The technology of the present disclosure extends to any program products. The program products include products in any aspect for providing a program. For example, the program product includes a program provided through a network such as the Internet, and non-transitory computer-readable recording media such as a CD-ROM, a DVD, and a USB memory in which the program is stored.

The following technology can be understood based on the above description.

A focus control device comprising: a processor, in which the processor is configured to execute, in a case in which a portion of an imaging element corresponding to a specific region in a captured image is exposed, at least one of first control of making a focus driving speed constant or second control of limiting the focus driving speed to be equal to or less than a predetermined speed.

The focus control device according to supplementary note 1, in which the imaging element undergoes exposure using a rolling-shutter method.

The focus control device according to supplementary note 2, in which the imaging element undergoes the exposure a plurality of times in response to one imaging instruction.

The focus control device according to supplementary note 3, in which the processor is configured to perform focus driving over a period during which the exposure is performed the plurality of times.

The focus control device according to any one of supplementary notes 1 to 4, in which the processor is configured to acquire a focus driving amount, and execute the second control in a case in which a change amount of a depth of field corresponding to the acquired focus driving amount is greater than a predetermined value.

The focus control device according to supplementary note 5, in which the predetermined speed is a focus driving speed in a case in which focus driving is performed by a focus driving amount corresponding to the predetermined value.
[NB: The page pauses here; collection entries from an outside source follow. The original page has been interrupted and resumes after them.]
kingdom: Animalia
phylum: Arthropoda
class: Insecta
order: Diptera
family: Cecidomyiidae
The focus control device according to supplementary note 5 or 6, in which the imaging element includes a plurality of phase-difference detection pixels, and the processor is configured to calculate the focus driving amount based on a defocus amount obtained based on output values of the plurality of phase-difference detection pixels.

The focus control device according to any one of supplementary notes 1 to 7, in which the processor is configured to execute, in addition to the first control or the second control, third control of performing focus driving in a non-exposure period obtained by shifting an exposure timing.
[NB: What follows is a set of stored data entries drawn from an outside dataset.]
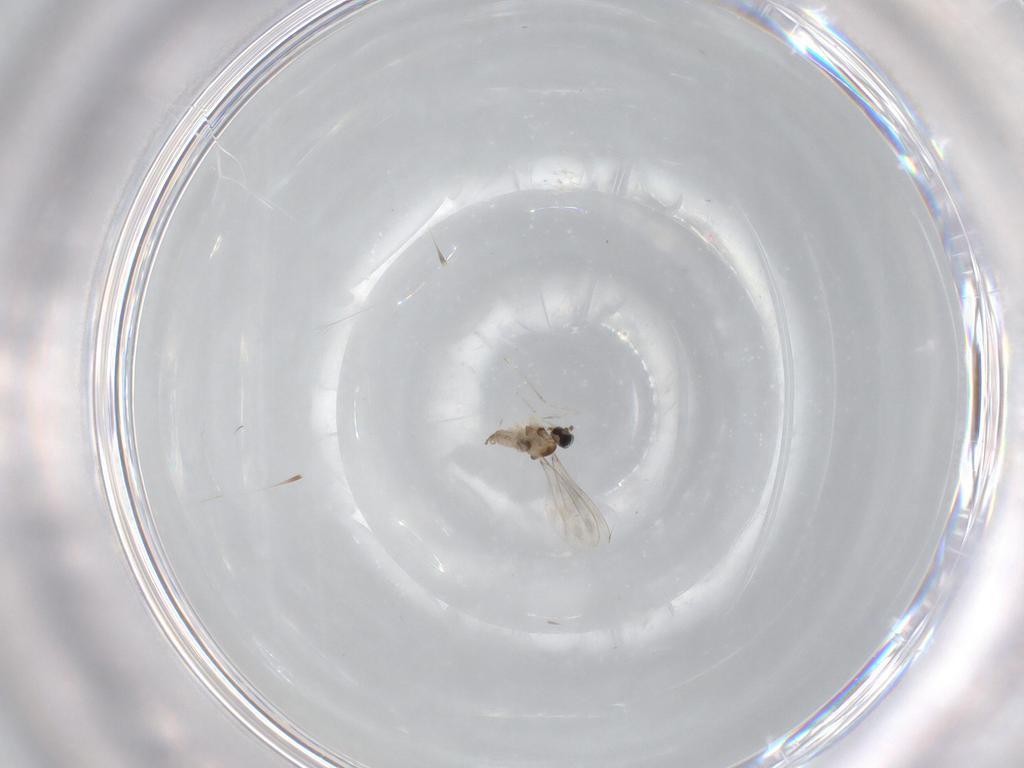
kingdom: Animalia
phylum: Arthropoda
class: Insecta
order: Diptera
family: Cecidomyiidae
The focus control device according to supplementary note 8, in which the processor is configured to perform, in the third control, the focus driving at a focus driving speed greater than the predetermined speed.

The focus control device according to any one of supplementary notes 1 to 9, in which the specific region is a focus target region.

The focus control device according to any one of supplementary notes 1 to 9, in which the specific region is a region including a specific subject.